SOURCE DOCUMENT:
# accountant work in Alicante?



## jimmy (Oct 6, 2008)

Would love to work and live Alicante areas Murcia etc, I dont speak Spanish but I am fully qualified ,any comments on my chances of work,expats etc,thanks


----------



## jojo (Sep 20, 2007)

jimmy said:


> Would love to work and live Alicante areas Murcia etc, I dont speak Spanish but I am fully qualified ,any comments on my chances of work,expats etc,thanks



I dont know, but I would imagine that you'd need to be "up to speed" on all the taxation laws in Spain and from what I know , they are hellishly complicated! Maybe you could do UK accounts via the internet??? Or maybe Gibralter would be easier???? I'm just guessing tho?!!!??

Jo


----------



## Stravinsky (Aug 12, 2007)

Trouble is Jimmy there are loads of Gestorias about, and for instance they do my tax return every year for €60.

It wont be the well paid job that it would be in the UK


----------



## jimmy (Oct 6, 2008)

jojo said:


> I dont know, but I would imagine that you'd need to be "up to speed" on all the taxation laws in Spain and from what I know , they are hellishly complicated! Maybe you could do UK accounts via the internet??? Or maybe Gibralter would be easier???? I'm just guessing tho?!!!??

SUPPLIED DATA:
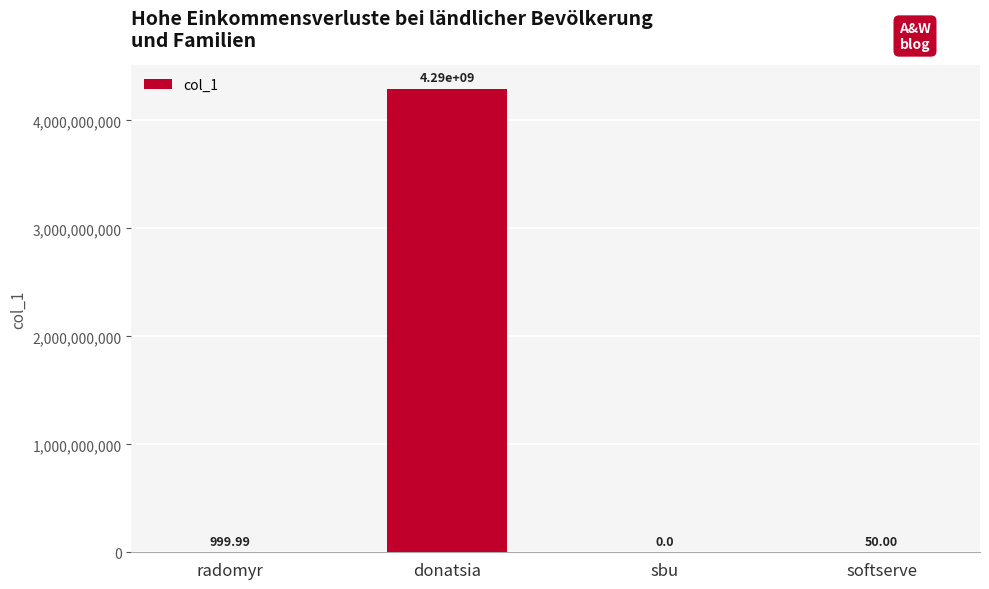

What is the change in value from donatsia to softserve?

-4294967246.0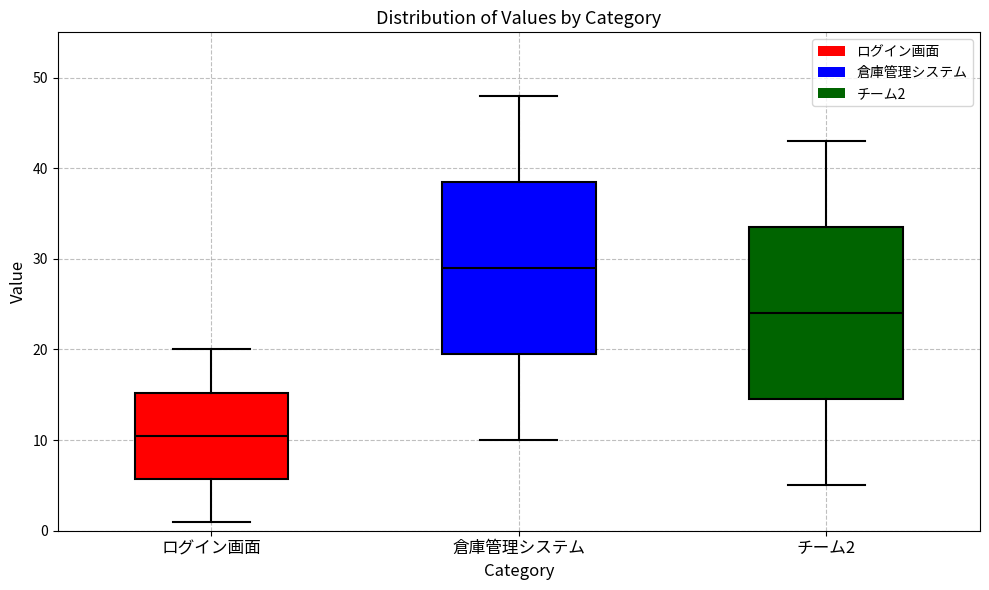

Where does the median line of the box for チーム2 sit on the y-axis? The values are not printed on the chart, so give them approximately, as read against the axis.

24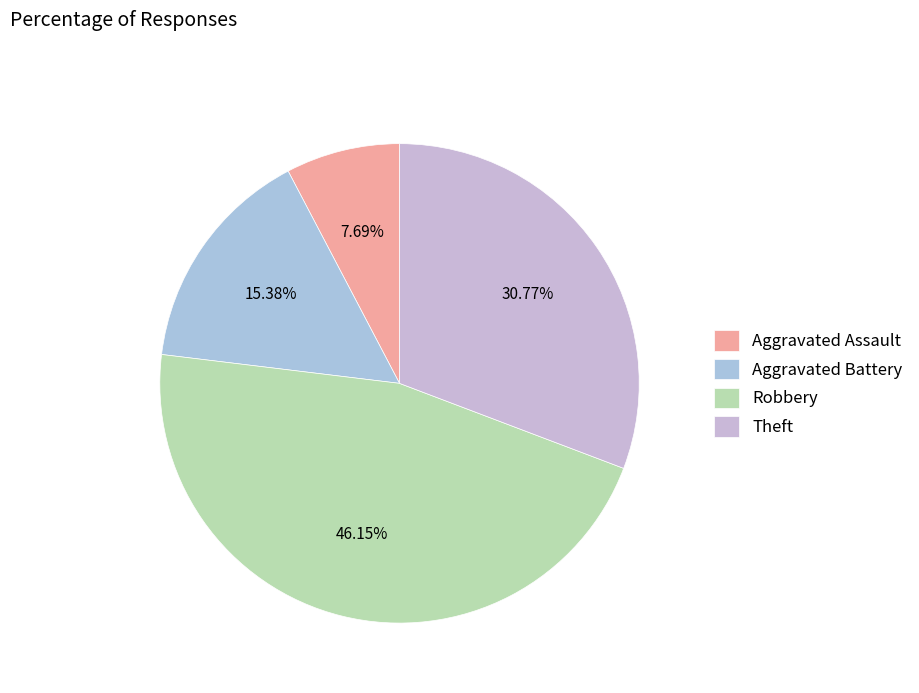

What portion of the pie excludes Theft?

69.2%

...

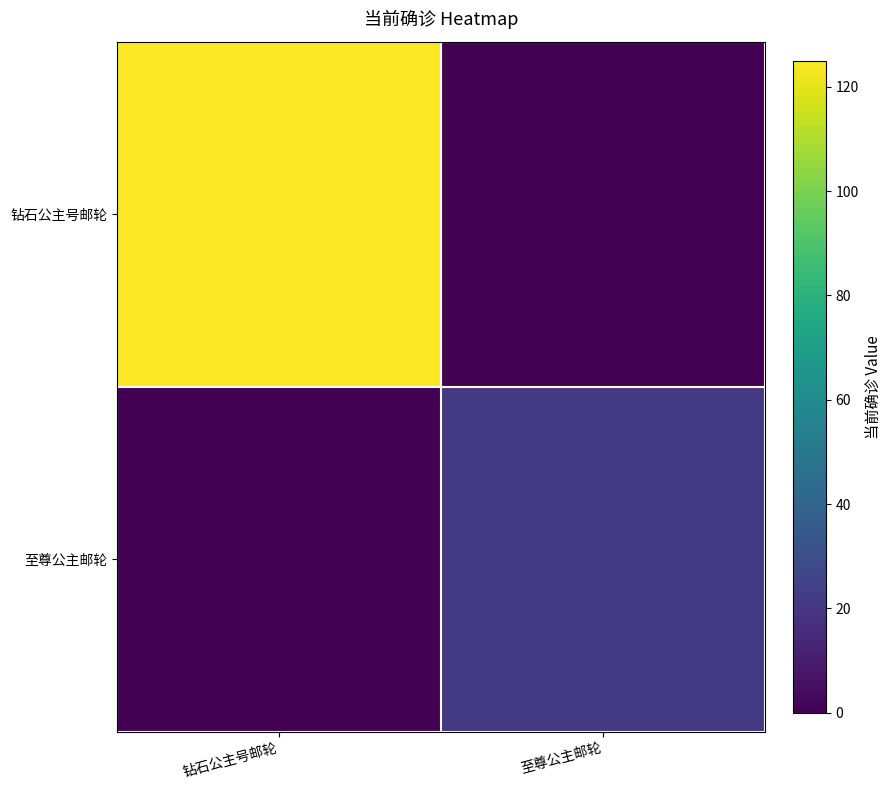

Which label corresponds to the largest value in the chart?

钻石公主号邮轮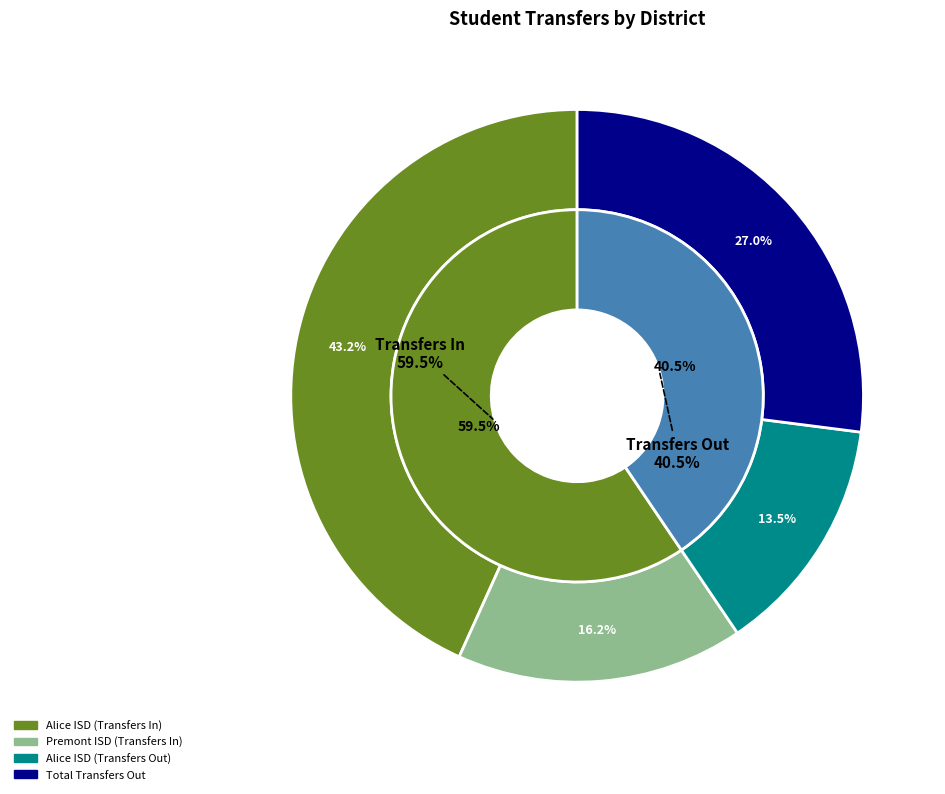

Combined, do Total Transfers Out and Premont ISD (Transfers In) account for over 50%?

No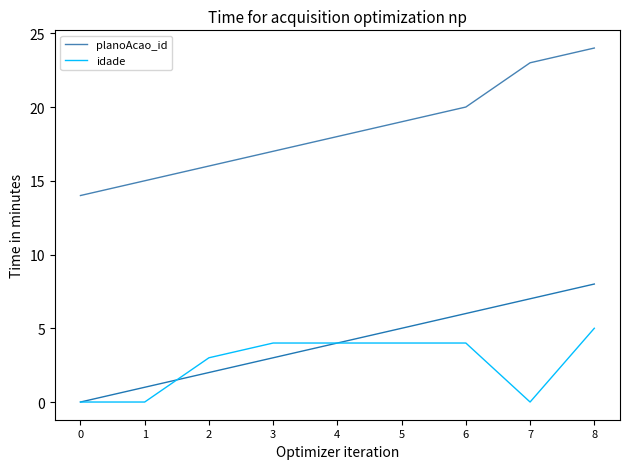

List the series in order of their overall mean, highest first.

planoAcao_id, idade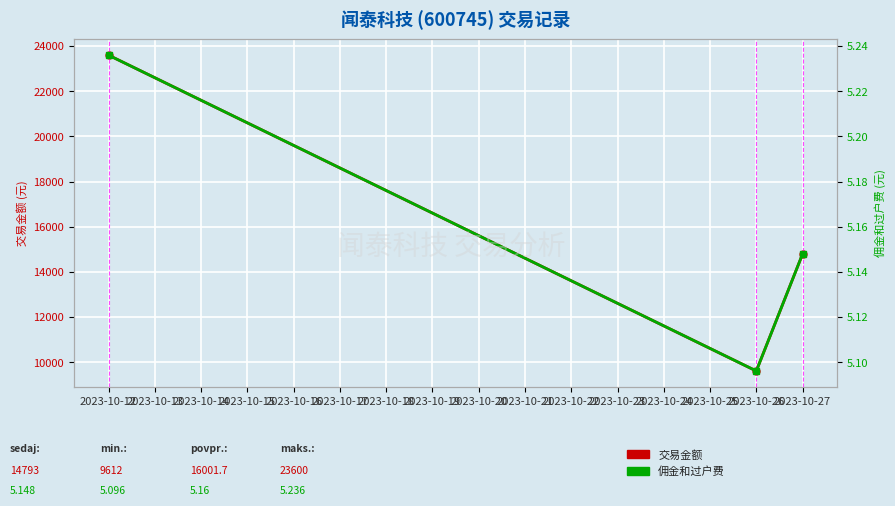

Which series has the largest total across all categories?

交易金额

* * *

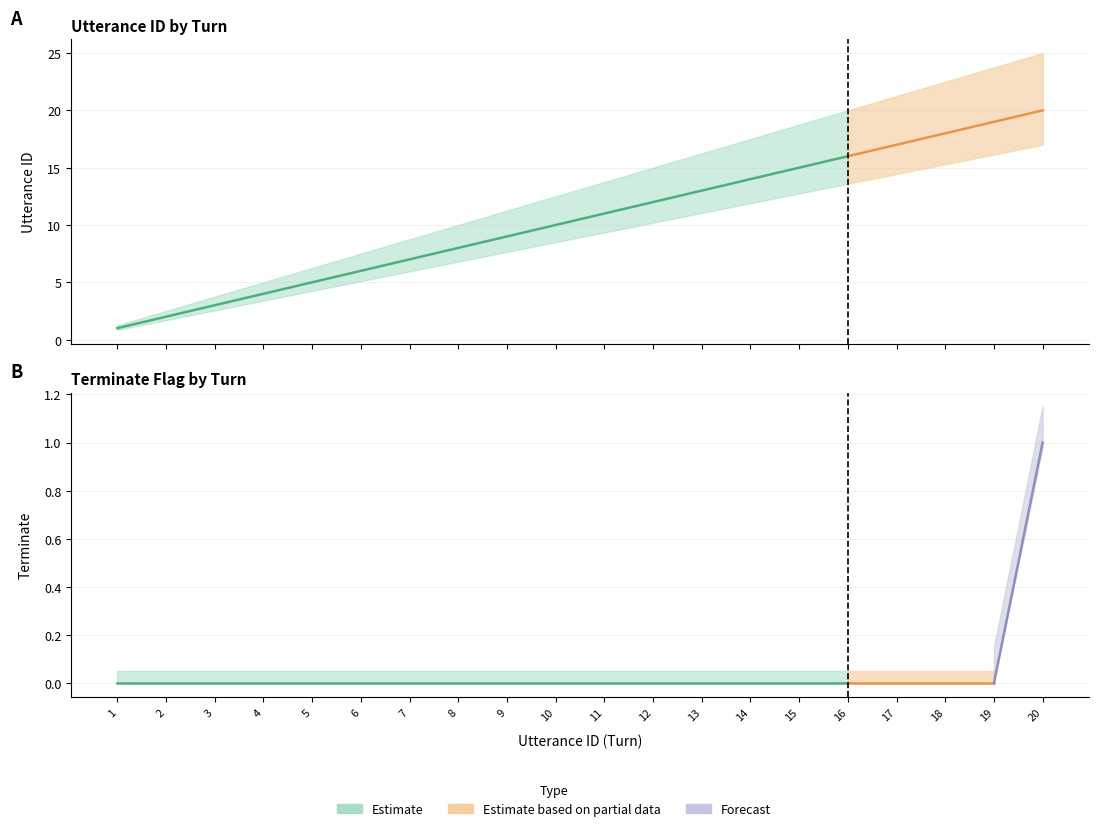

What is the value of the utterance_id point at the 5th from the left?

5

TASKS AND EXERCISES:
1. Reproduce the wording of the Alicante accountant thread between "# accountant work" and "(Sep 20, 2007)", inclusive.
2. Name every place mentioned in the Alicante accountant thread, each one once.

RESPONSES:
1.
# accountant work in Alicante?



## jimmy (Oct 6, 2008)

Would love to work and live Alicante areas Murcia etc, I dont speak Spanish but I am fully qualified ,any comments on my chances of work,expats etc,thanks


----------



## jojo (Sep 20, 2007)

2. Alicante, Murcia, Spain, UK, Gibralter